Your task is to repeat exactly the lines below between the line holding "406 350 2108" and the line holding "382 499 9633", inclusive, and only those.
[Available data — start]
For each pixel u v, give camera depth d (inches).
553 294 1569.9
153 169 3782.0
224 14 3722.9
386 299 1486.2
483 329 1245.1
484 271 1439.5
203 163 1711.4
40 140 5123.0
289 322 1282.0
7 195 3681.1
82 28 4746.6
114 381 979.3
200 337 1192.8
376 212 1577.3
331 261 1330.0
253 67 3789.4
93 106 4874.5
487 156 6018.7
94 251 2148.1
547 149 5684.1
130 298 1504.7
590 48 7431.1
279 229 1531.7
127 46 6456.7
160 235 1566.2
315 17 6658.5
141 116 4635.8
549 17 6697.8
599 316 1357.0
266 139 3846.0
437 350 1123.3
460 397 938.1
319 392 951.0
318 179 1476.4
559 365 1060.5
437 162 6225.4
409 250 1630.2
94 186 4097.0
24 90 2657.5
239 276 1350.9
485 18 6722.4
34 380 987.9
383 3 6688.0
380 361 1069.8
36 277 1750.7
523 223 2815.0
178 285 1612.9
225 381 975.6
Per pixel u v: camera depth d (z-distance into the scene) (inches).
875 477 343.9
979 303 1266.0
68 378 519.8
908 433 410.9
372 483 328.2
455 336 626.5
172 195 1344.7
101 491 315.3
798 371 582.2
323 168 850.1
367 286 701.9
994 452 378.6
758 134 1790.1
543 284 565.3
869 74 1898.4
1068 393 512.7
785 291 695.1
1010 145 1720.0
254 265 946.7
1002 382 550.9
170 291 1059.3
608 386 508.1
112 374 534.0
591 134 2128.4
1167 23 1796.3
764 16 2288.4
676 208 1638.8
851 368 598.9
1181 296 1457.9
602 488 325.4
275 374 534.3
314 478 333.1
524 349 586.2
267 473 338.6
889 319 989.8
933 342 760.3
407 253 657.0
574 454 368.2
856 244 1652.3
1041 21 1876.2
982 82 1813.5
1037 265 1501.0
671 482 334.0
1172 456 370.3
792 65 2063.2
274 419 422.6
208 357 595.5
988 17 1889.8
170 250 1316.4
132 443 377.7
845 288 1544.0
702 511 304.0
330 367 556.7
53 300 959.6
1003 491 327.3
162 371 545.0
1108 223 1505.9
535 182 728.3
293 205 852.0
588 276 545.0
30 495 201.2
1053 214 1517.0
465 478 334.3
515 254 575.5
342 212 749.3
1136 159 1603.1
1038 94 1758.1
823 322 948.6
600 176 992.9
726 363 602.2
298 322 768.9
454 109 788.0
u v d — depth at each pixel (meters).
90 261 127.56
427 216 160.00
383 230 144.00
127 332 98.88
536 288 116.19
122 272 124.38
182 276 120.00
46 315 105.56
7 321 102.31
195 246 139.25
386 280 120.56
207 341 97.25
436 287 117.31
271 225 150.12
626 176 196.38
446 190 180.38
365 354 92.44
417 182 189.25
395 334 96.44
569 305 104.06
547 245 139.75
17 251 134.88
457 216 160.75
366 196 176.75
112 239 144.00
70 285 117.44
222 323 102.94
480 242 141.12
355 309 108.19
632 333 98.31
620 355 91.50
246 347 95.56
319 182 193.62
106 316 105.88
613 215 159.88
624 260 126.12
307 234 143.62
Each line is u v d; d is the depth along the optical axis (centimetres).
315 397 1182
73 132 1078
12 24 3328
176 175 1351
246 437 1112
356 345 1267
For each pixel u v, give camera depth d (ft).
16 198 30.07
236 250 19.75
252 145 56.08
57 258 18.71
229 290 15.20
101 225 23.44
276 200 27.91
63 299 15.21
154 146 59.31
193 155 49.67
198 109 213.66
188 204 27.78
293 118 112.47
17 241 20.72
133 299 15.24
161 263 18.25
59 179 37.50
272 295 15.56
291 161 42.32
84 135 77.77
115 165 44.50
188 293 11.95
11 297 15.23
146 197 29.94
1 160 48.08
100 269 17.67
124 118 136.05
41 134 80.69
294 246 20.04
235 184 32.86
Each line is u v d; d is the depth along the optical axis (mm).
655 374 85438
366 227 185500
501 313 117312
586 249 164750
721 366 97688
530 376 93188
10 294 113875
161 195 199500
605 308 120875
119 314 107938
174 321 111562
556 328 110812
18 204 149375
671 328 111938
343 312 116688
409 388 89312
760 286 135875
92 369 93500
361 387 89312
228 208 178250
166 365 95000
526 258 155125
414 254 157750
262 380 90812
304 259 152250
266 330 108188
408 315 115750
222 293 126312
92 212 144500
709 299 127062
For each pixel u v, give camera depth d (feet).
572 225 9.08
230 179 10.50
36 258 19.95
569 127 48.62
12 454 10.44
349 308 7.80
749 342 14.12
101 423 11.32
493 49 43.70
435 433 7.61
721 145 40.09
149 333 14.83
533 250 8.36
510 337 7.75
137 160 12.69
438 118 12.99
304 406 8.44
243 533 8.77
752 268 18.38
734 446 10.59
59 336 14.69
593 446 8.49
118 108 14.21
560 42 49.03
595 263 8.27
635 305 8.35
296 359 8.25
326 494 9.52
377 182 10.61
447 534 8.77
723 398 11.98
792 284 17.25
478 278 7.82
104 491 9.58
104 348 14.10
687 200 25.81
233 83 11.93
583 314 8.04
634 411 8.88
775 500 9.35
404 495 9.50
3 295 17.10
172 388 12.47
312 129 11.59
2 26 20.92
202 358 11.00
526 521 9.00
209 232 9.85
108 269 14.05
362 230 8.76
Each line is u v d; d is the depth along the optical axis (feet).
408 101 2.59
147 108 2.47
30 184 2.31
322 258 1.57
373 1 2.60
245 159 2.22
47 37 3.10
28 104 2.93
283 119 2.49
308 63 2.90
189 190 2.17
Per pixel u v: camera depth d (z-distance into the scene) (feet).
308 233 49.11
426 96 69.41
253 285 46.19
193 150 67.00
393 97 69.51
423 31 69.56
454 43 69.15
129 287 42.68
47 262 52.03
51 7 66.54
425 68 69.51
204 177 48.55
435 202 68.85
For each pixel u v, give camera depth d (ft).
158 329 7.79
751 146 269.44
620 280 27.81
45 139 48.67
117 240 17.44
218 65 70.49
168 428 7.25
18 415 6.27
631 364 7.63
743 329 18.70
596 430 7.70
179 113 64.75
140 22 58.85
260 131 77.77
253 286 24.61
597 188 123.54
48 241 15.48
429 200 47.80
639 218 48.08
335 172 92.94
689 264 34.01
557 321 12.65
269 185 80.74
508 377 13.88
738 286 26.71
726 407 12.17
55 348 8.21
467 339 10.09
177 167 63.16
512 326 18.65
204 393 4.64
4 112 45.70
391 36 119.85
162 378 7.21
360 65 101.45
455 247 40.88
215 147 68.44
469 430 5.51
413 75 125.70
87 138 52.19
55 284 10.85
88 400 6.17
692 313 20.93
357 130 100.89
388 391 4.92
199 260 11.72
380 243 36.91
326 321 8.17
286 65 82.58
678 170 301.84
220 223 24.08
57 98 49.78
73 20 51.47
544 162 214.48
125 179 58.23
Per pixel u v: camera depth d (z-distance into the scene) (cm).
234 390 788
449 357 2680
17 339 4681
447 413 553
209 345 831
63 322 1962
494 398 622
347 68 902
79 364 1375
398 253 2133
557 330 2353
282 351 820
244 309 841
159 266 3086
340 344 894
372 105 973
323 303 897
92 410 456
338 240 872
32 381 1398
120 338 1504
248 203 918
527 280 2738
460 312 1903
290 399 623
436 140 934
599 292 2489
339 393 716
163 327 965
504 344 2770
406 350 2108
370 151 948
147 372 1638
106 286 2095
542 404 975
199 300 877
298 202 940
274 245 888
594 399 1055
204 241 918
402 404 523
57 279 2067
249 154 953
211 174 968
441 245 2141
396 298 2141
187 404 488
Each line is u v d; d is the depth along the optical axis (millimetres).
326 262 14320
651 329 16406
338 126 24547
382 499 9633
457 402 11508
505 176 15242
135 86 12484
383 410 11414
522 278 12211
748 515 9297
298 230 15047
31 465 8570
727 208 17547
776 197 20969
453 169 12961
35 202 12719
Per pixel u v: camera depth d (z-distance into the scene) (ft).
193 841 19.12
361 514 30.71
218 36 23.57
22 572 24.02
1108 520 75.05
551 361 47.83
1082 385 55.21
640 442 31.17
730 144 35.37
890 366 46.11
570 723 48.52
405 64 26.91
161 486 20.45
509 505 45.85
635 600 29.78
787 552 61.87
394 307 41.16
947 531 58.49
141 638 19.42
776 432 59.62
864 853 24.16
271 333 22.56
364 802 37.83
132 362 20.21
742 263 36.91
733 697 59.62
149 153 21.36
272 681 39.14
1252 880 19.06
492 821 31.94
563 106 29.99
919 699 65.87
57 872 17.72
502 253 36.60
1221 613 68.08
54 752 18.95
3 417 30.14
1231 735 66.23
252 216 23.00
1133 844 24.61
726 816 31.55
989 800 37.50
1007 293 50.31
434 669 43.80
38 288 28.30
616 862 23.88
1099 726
[Available data — finish]
#### Task solution
406 350 2108
370 151 948
147 372 1638
106 286 2095
542 404 975
199 300 877
298 202 940
274 245 888
594 399 1055
204 241 918
402 404 523
57 279 2067
249 154 953
211 174 968
441 245 2141
396 298 2141
187 404 488
Each line is u v d; d is the depth along the optical axis (millimetres).
326 262 14320
651 329 16406
338 126 24547
382 499 9633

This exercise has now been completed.